▸ **PROBLEM TO SOLVE**
Write the stretch of lines below, from the line containing "scientific name: Lactarius deterrimus" through the line containing "genus: Ferula", as a JSON list of strings, one string per line, with blank lines left out. Include only those lines.
--- EXTRACTED INFORMATION ---
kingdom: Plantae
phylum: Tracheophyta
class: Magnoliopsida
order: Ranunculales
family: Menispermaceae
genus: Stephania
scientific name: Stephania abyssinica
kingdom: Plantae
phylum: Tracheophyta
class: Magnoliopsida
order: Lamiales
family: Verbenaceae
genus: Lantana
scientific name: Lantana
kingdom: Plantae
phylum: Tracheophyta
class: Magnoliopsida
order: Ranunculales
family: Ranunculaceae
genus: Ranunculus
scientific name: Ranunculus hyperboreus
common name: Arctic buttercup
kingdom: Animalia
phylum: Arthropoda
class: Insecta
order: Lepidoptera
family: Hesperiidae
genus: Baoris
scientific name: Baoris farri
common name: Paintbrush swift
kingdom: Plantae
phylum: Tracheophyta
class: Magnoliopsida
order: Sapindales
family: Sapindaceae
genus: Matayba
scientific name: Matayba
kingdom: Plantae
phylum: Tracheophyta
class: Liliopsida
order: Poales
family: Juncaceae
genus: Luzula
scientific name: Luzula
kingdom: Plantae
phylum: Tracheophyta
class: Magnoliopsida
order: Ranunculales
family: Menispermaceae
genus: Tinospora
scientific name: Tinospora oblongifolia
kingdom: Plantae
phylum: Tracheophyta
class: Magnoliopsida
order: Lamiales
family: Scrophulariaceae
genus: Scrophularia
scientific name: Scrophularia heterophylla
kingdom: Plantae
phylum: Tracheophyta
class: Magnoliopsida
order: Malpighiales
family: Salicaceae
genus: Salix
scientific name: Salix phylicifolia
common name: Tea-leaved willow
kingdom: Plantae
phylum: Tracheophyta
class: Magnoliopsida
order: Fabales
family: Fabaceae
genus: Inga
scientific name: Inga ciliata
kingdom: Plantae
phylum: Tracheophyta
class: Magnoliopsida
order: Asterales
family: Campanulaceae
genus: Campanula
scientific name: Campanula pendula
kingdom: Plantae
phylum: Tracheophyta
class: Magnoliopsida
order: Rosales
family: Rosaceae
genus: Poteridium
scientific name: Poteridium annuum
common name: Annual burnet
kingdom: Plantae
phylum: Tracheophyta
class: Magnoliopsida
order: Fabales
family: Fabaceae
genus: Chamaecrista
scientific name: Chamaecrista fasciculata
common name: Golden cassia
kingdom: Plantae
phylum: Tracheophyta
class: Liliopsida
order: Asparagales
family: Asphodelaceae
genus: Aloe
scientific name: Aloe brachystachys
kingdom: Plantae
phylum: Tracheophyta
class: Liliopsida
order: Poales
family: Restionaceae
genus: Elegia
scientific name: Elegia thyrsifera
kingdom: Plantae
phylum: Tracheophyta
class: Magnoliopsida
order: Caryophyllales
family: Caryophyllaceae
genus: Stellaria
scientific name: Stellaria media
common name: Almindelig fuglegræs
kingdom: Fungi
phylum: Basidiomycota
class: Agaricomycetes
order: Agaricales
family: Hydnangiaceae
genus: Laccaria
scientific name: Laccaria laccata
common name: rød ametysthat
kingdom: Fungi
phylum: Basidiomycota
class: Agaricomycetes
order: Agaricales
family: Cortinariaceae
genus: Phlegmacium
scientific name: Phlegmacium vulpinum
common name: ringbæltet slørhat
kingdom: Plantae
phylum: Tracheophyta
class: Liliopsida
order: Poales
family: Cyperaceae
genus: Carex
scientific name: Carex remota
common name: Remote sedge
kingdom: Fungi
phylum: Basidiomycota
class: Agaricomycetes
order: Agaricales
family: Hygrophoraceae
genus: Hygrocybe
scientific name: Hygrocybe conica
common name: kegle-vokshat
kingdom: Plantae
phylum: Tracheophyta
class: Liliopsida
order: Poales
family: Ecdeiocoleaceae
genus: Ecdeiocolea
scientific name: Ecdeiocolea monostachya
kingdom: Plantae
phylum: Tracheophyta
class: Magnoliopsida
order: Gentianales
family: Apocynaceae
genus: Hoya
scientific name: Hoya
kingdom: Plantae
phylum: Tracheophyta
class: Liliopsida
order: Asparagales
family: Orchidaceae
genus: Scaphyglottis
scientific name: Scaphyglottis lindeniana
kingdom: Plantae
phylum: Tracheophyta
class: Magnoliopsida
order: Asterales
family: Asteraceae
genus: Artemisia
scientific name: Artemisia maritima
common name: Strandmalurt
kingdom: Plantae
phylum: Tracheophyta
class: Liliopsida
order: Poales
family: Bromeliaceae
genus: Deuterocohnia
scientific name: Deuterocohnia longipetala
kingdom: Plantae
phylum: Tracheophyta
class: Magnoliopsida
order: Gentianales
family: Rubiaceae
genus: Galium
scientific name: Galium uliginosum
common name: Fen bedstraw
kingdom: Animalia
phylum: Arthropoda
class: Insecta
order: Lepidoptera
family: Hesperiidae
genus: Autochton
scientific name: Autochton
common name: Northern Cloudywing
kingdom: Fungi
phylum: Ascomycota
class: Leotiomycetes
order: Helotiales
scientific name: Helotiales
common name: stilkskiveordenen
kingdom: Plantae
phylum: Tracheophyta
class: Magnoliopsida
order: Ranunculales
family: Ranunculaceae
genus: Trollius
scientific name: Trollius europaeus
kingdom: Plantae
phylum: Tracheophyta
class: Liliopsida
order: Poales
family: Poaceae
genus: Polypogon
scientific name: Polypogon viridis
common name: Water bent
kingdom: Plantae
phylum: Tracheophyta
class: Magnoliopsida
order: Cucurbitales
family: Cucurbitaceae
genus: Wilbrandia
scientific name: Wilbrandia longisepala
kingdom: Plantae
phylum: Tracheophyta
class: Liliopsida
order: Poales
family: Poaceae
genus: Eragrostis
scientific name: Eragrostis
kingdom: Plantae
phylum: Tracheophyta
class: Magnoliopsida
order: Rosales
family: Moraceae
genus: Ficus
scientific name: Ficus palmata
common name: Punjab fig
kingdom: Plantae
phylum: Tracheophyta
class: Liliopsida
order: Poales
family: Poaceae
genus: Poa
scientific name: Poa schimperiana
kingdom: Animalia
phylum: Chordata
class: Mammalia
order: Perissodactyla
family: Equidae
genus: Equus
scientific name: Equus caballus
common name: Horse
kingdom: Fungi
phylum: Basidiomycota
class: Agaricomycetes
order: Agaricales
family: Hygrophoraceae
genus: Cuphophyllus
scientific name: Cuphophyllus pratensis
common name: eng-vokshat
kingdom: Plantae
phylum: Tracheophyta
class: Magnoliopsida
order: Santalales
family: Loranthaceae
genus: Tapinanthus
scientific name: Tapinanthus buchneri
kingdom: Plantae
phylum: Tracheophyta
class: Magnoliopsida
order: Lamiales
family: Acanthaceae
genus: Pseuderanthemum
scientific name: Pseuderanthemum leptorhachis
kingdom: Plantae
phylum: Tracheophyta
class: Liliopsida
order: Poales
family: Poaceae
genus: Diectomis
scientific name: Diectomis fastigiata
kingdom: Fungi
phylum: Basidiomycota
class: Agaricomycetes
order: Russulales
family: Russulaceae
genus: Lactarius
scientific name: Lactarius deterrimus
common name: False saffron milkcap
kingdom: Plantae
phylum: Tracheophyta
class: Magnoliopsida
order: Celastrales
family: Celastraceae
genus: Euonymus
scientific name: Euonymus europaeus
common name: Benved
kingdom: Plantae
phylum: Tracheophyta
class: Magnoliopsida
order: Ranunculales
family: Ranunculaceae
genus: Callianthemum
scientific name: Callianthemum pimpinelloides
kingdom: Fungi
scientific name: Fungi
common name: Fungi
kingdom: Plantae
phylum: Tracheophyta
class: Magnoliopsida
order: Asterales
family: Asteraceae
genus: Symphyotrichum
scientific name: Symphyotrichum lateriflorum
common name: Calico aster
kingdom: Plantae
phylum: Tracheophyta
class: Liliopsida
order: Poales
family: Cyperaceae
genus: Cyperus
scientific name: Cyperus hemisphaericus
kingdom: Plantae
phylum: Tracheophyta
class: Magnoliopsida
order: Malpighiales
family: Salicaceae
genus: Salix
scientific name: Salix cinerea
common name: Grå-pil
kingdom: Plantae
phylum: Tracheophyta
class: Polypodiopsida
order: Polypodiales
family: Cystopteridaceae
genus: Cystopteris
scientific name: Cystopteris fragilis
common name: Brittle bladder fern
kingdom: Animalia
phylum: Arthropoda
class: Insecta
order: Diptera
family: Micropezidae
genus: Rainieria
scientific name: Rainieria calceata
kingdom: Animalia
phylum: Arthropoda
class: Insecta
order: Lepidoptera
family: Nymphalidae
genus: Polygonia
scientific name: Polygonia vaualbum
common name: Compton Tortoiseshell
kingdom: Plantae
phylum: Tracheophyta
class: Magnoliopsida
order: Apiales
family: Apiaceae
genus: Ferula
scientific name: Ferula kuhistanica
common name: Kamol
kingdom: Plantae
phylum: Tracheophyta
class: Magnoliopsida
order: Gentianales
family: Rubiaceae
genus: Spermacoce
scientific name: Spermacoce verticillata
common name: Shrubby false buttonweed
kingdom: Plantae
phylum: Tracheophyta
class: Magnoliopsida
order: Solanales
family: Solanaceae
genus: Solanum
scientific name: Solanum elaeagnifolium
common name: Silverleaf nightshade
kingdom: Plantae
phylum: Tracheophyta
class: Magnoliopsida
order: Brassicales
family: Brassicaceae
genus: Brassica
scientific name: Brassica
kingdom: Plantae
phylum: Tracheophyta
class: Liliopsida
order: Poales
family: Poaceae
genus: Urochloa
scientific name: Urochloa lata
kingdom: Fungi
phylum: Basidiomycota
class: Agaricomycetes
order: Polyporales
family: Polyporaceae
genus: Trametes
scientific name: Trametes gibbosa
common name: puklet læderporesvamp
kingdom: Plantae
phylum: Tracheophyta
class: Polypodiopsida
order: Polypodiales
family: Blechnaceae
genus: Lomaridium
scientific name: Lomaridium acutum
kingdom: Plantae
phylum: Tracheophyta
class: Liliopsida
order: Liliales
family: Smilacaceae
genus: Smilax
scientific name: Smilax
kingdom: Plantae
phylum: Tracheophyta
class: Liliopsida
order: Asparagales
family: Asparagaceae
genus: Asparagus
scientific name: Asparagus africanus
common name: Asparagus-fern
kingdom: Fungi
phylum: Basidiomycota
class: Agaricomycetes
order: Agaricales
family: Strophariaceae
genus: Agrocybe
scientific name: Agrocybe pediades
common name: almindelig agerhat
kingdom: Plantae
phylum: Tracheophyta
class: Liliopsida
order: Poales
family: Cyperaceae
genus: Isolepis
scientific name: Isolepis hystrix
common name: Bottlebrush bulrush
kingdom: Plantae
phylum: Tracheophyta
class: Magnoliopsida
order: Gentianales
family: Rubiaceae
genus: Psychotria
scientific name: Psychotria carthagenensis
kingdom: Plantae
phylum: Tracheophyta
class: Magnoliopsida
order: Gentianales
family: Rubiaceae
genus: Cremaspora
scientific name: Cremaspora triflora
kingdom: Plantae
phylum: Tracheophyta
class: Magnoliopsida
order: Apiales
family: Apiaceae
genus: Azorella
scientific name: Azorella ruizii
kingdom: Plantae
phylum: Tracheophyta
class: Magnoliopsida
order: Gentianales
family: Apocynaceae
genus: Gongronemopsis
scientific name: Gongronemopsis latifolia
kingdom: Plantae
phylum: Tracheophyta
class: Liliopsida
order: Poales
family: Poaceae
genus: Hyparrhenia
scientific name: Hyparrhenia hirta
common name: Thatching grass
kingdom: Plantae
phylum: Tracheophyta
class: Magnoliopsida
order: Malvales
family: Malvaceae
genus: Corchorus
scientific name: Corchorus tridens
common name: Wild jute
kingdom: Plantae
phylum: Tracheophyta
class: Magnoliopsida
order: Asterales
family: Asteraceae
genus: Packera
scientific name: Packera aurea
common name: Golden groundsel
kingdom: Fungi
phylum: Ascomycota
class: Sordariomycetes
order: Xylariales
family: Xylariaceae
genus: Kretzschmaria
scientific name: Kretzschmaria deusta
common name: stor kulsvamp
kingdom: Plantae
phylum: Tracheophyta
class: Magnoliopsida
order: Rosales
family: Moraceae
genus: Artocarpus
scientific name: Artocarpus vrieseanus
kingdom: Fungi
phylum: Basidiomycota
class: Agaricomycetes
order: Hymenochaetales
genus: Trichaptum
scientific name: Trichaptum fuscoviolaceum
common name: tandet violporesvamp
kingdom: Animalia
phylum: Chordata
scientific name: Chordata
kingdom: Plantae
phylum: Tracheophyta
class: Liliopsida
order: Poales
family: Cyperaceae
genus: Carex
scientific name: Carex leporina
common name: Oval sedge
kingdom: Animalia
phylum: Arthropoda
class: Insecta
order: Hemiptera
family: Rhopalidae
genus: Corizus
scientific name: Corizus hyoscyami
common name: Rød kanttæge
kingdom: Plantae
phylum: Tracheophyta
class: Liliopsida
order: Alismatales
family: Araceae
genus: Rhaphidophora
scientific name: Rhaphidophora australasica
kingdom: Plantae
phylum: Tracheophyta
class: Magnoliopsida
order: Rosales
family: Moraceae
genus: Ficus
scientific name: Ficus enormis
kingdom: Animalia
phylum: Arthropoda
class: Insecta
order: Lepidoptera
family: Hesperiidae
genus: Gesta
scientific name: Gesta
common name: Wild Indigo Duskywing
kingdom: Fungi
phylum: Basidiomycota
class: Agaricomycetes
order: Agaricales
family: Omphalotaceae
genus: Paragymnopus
---
▸ **SOLVED EXERCISE**
[
  "scientific name: Lactarius deterrimus",
  "common name: False saffron milkcap",
  "kingdom: Plantae",
  "phylum: Tracheophyta",
  "class: Magnoliopsida",
  "order: Celastrales",
  "family: Celastraceae",
  "genus: Euonymus",
  "scientific name: Euonymus europaeus",
  "common name: Benved",
  "kingdom: Plantae",
  "phylum: Tracheophyta",
  "class: Magnoliopsida",
  "order: Ranunculales",
  "family: Ranunculaceae",
  "genus: Callianthemum",
  "scientific name: Callianthemum pimpinelloides",
  "kingdom: Fungi",
  "scientific name: Fungi",
  "common name: Fungi",
  "kingdom: Plantae",
  "phylum: Tracheophyta",
  "class: Magnoliopsida",
  "order: Asterales",
  "family: Asteraceae",
  "genus: Symphyotrichum",
  "scientific name: Symphyotrichum lateriflorum",
  "common name: Calico aster",
  "kingdom: Plantae",
  "phylum: Tracheophyta",
  "class: Liliopsida",
  "order: Poales",
  "family: Cyperaceae",
  "genus: Cyperus",
  "scientific name: Cyperus hemisphaericus",
  "kingdom: Plantae",
  "phylum: Tracheophyta",
  "class: Magnoliopsida",
  "order: Malpighiales",
  "family: Salicaceae",
  "genus: Salix",
  "scientific name: Salix cinerea",
  "common name: Grå-pil",
  "kingdom: Plantae",
  "phylum: Tracheophyta",
  "class: Polypodiopsida",
  "order: Polypodiales",
  "family: Cystopteridaceae",
  "genus: Cystopteris",
  "scientific name: Cystopteris fragilis",
  "common name: Brittle bladder fern",
  "kingdom: Animalia",
  "phylum: Arthropoda",
  "class: Insecta",
  "order: Diptera",
  "family: Micropezidae",
  "genus: Rainieria",
  "scientific name: Rainieria calceata",
  "kingdom: Animalia",
  "phylum: Arthropoda",
  "class: Insecta",
  "order: Lepidoptera",
  "family: Nymphalidae",
  "genus: Polygonia",
  "scientific name: Polygonia vaualbum",
  "common name: Compton Tortoiseshell",
  "kingdom: Plantae",
  "phylum: Tracheophyta",
  "class: Magnoliopsida",
  "order: Apiales",
  "family: Apiaceae",
  "genus: Ferula"
]